Parecia ter uns cinco ou seis meses quando morreu. Uma coisinha minúscula, do tamanho de uma caixa de sapato grande, toda cinzinha, com um buraco enorme no pequenino tórax, que podia ser visto através do rasgo que havia em sua roupinha azul encardida.

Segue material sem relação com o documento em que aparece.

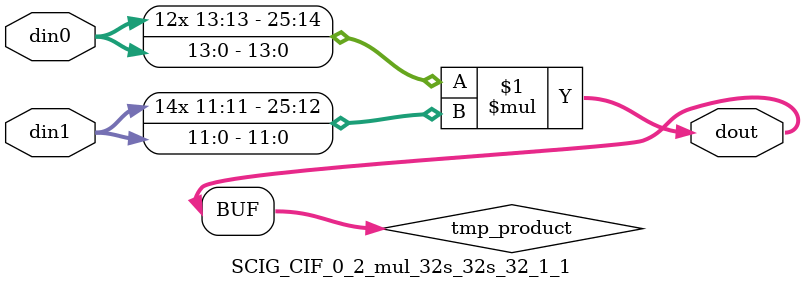
<source format=v>

`timescale 1 ns / 1 ps

  (* use_dsp = "no" *)  module SCIG_CIF_0_2_mul_32s_32s_32_1_1(din0, din1, dout);
parameter ID = 1;
parameter NUM_STAGE = 0;
parameter din0_WIDTH = 14;
parameter din1_WIDTH = 12;
parameter dout_WIDTH = 26;

input [din0_WIDTH - 1 : 0] din0; 
input [din1_WIDTH - 1 : 0] din1; 
output [dout_WIDTH - 1 : 0] dout;

wire signed [dout_WIDTH - 1 : 0] tmp_product;













assign tmp_product = $signed(din0) * $signed(din1);








assign dout = tmp_product;







endmodule

</source>
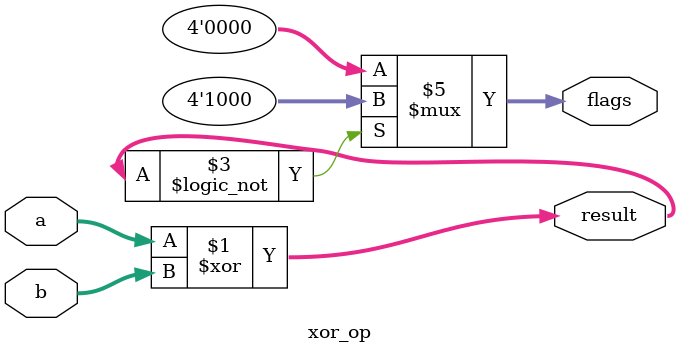
<source format=sv>
module xor_op #(parameter N=32)
(
  input logic [N-1:0] a,
  input logic [N-1:0] b,
  output logic [N-1:0] result,
  output logic [3:0] flags
);

  assign result = a ^ b;
  
  //definimos el orden de los flags como (Z)(N)(C)(V)
  
  always @(result)
    begin
      if(result == 32'd0)
	     flags=4'b1000;
	   else
	     flags=4'b0000;
    end
endmodule 
</source>
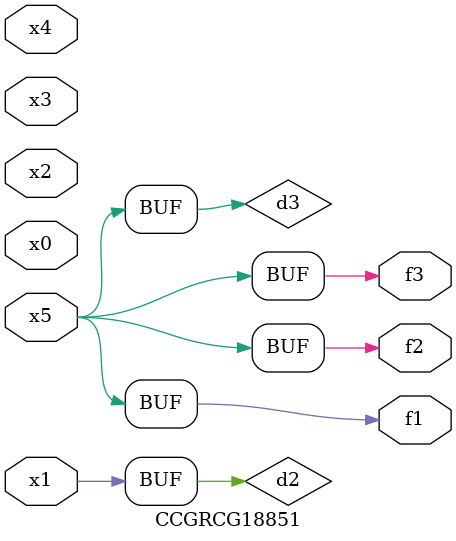
<source format=v>
module CCGRCG18851(
	input x0, x1, x2, x3, x4, x5,
	output f1, f2, f3
);

	wire d1, d2, d3;

	not (d1, x5);
	or (d2, x1);
	xnor (d3, d1);
	assign f1 = d3;
	assign f2 = d3;
	assign f3 = d3;
endmodule

</source>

O bebê estava com os olhos abertos, com a boquinha escancarada como se fosse chorar, mas tudo o que fazia era emitir um rosnado rouco e baixo, como um gatinho faminto.

Aquilo me provocou algo que beirava à angústia. Minhas pernas tremeram de aflição.

Ryan se aproximou, parecendo confuso com minhas reações.

– Quer pegar? - ele estendeu o pequeno zumbi para mim - ele nem sabe andar, que dirá atacar alguém - a voz dele quebrou no final; parecia tão angustiado em ver a situação do bebê quanto eu.

Peguei a criança desajeitadamente, fazendo um tipo de ninho trêmulo com meus braços. Senti o corpinho gelado do bebê entrar em contato com minha pele.

Meus olhos arderam. Eu tinha vontade de chorar. Meu Deus, aquilo era irracional e errado. Um bebê, uma pessoinha tão inocente e pura, passando por aquele inferno.